Using Machine Learning to Compare Provaccine and Antivaccine Discourse Among the Public on #SocMed

Despite numerous counteracting efforts, antivaccine content linked to delays and refusals to vaccinate has grown persistently on social media, while only a few provaccine campaigns have succeeded in engaging with or persuading the public to accept immunization.


Many prior studies have associated the diversity of topics discussed by antivaccine advocates with the public’s higher engagement with such content. Nonetheless, a comprehensive comparison of discursive topics in pro- and antivaccine content in the engagement-persuasion spectrum remains unexplored.

Objective: We aimed to compare discursive topics chosen by pro- and antivaccine advocates in their attempts to influence the public to accept or reject immunization in the engagement-persuasion spectrum.


Our overall objective was pursued through three specific aims as follows:

(1) we classified vaccine-related tweets into provaccine, antivaccine, and neutral categories;

(2) we extracted and visualized discursive topics from these tweets to explain disparities in engagement between pro- and antivaccine content; and

(3) we identified how those topics frame vaccines using Entman’s four framing dimensions.

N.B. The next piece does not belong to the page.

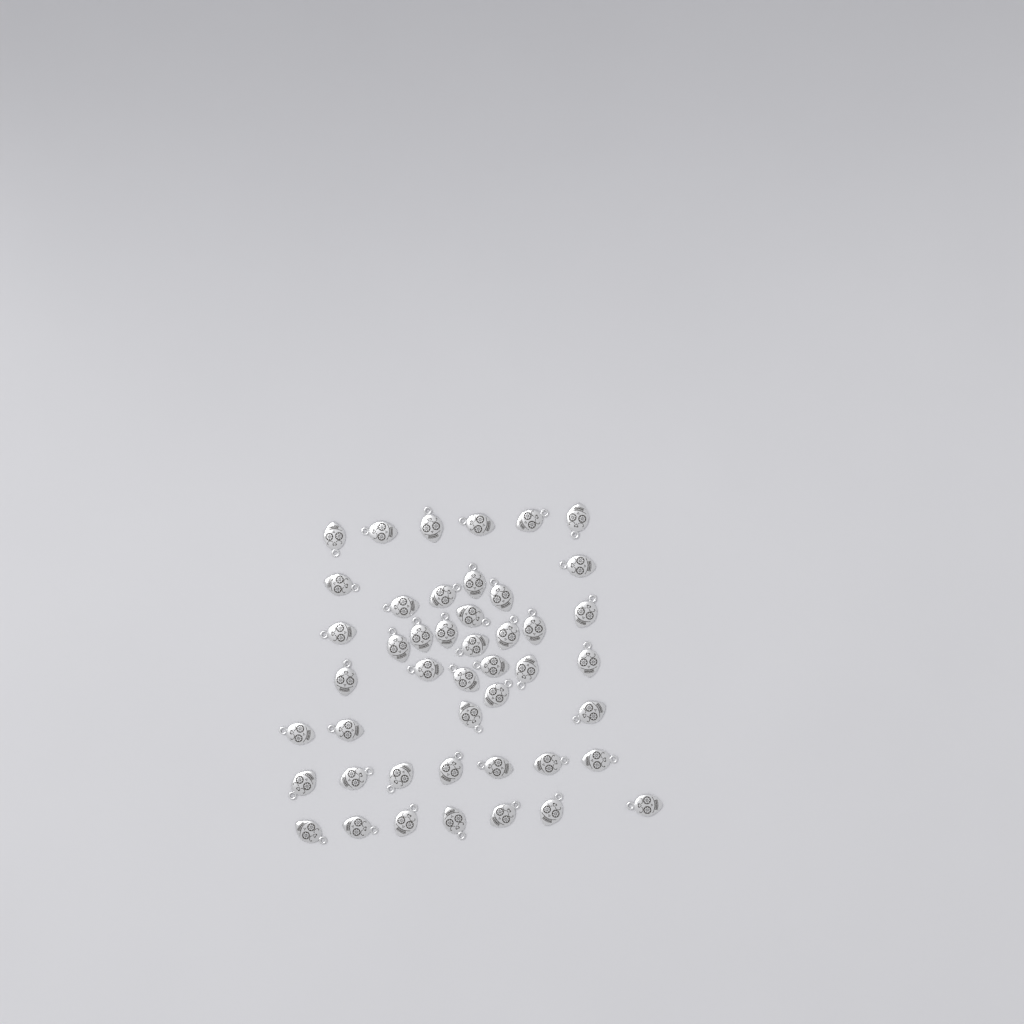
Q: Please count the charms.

We adopted a multimethod approach to analyze discursive topics in the vaccine debate on public social media sites.


Our approach combined

(1) large-scale balanced data collection from a public social media site (ie, 39,962 tweets from Twitter);

(2) the development of a supervised classification algorithm for categorizing tweets into provaccine, antivaccine, and neutral groups;

(3) the application of an unsupervised clustering algorithm for identifying prominent topics discussed on both sides; and

(4) a multistep qualitative content analysis for identifying the prominent discursive topics and how vaccines are framed in these topics. In so doing, we alleviated methodological challenges that have hindered previous analyses of pro- and antivaccine discursive topics.

Results: Our results indicated that antivaccine topics have greater intertopic distinctiveness (ie, the degree to which discursive topics are distinct from one another) than their provaccine counterparts (t122=2.30, P=.02).

In addition, while antivaccine advocates use all four message frames known to make narratives persuasive and influential, provaccine advocates have neglected having a clear problem statement.


Conclusions: Based on our results, we attribute higher engagement among antivaccine advocates to the distinctiveness of the topics they discuss, and we ascribe the influence of the vaccine debate on uptake rates to the comprehensiveness of the message frames.


These results show the urgency of developing clear problem statements for provaccine content to counteract the negative impact of antivaccine content on uptake rates.